Search code examples
algorithmsortingbubble-sort

Number of required passes to fully sort using BubbleSort?


I'm investigating the mathematics behind the number of passes required to sort each of the possible combinations of integers [1,n] in an array[n].

For example, with n = 3, there are 3! = 6 possible permutations of the numbers:

1,2,3 - 1,3,2 - 2,1,3 - 2,3,1 - 3,1,2 - 3,2,1.
  • One of these initial permutations requires k = 0 passes (1,2,3) to sort the array into ascending order;
  • Three of them require k = 1 pass (1,3,2 - 2,1,3 - 3,1,2) and
  • Two require k = 2 passes (2,3,1 - 3,2,1).

Basically, I want to be able to derive mathematically the set of numbers of passes {k} for a given n.

For n = 4, the number of initial permutations, P, that require k passes is P(n,k) = 1,7,10,6 for k = 0,1,2,3.

There is of course only ever 1 initial permutation for k = 0 (already in ascending order), ie P(n,0) = 1, and the number of initial permutations for the highest value of k (which is n-1) is k!, ie P(n,n-1) = (n-1)! . Or, at least I think so...

I feel like this is simpler than I'm making it and involves factorial formulae.


Solution

  • An algorithm for generating permutations is Heap's algorithm. This code is a brute-force method to calculate the permutations of n objects. For each configuration, the number of passes is the maximum length any element is from it's sorted position, O(n).
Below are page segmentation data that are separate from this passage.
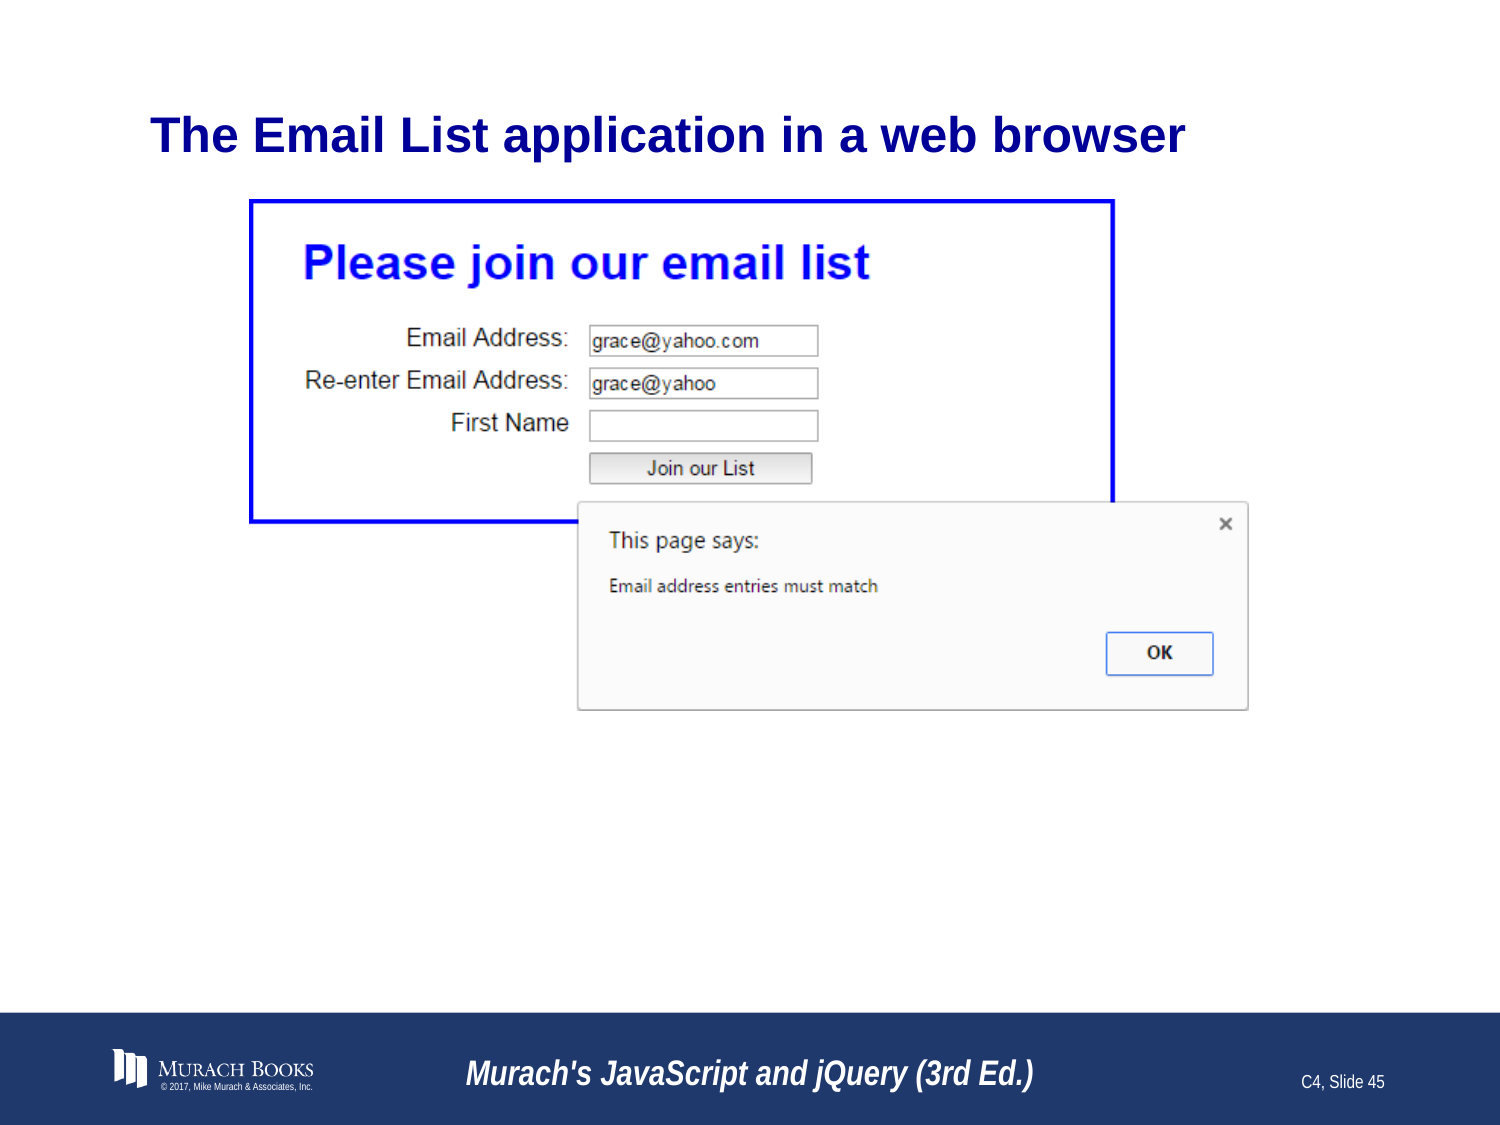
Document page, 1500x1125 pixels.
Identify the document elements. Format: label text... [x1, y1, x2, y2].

slide_number Murach's JavaScript and jQuery (3rd Ed.) [463, 1025, 1050, 1100]
title The Email List application in a web browser [150, 102, 1350, 164]
footer © 2017, Mike Murach & Associates, Inc. [12, 1025, 463, 1100]
slide_number C4, Slide 45 [1087, 1025, 1400, 1100]
picture [249, 199, 1249, 712]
Given n, this gives all the the P(n, k) by doing a histogram; it's running time is exponential in n, (in C.)

    #include <stdlib.h> /* EXIT */
    #include <stdio.h>  /* printf */
    #include <assert.h> /* assert */
    #include <errno.h>  /* errno, ERANGE */
    
    typedef void (*PermuteFunc)(const size_t a_size);
    
    unsigned a[12];
    const size_t a_max = sizeof a / sizeof *a;
    
    /* https://en.wikipedia.org/wiki/Heap%27s_algorithm#cite_note-3 */
    static void heaps_r(const size_t a_size, const unsigned k,
        const PermuteFunc func) {
        size_t i, j;
        assert(k && a_size);
        if(k == 1) { func(a_size); return; }
        for(i = 0; i < k; i++) {
            heaps_r(a_size, k - 1, func);
            if(i >= k - 1) continue;
            j = (k & 1) ? 0 : i; /* Odd/even. */
            a[j] ^= a[k-1], a[k-1] ^= a[j], a[j] ^= a[k-1]; /* Swap. */
        }
    }
    
    /* Generates all permutations of size `a_size` and passes them to `func`.
     @return Success. */
    static int heaps(const size_t a_size, const PermuteFunc func) {
        size_t i;
        assert(func);
        if(!a_size || a_size > a_max) return errno = ERANGE, 0;
        for(i = 0; i < a_size; i++) a[i] = i + 1; /* Distinct numbers. */
        heaps_r(a_size, a_size, func);
        return 1;
    }
    
    static unsigned histogram[256]; /* This is good enough, right? */
    static size_t histogram_size = sizeof histogram / sizeof *histogram;
    
    /* @implements PermuteFunc */
    static void print(const size_t a_size) {
        size_t i, bin = 0;
        assert(a && a_size);
        for(i = 0; i < a_size; i++) printf("%d ", a[i]);
    #if 0 /* I misread the question. */
        /* O(n^2) way to calculate the Kendall tau distance. */
        for(i = 0; i < a_size; i++) {
            size_t j;
            for(j = i + 1; j < a_size; j++) if(a[i] > a[j]) bin++;
        }
    #else
        /* Calculate the number of passes bubble-sort needs to make. */
        for(i = 0; i < a_size; i++) {
            size_t passes = abs(a[i] - i);
            if(passes > bin) bin = passes;
        }
    #endif
        if(bin >= histogram_size) {
            fprintf(stderr, "Histogram too small for %d.\n", (unsigned long)bin);
            return;
        }
        histogram[bin]++;
        printf("-> %d\n", bin);
    }
    
    int main(int argc, char **argv) {
        int n;
        size_t k;
        const char *err = 0;
        do {
            if(argc != 2 || (n = atoi(argv[1]), n <= 0))
                { errno = EDOM; err = "Argument needed"; break; }
            if(!heaps(n, &print)) { err = "Heap's"; break; }
            printf("\n");
            for(k = 0; k < histogram_size; k++) if(histogram[k])
                printf("P(%d, %lu) = %u\n", n, (unsigned long)k, histogram[k]);
        } while(0);
        return err ? (perror(err), EXIT_FAILURE) : EXIT_SUCCESS;
    }
    

    Passing 4, I get,

    P(4, 1) = 1
    P(4, 2) = 7
    P(4, 3) = 10
    P(4, 4) = 6
    

    I Googled the Kendall tau distance code and notice that it's the coefficients in expansion of Product_{i=0..n-1} (1 + x + ... + x^i), however the code with the passes of bubble-sort doesn't match any documents.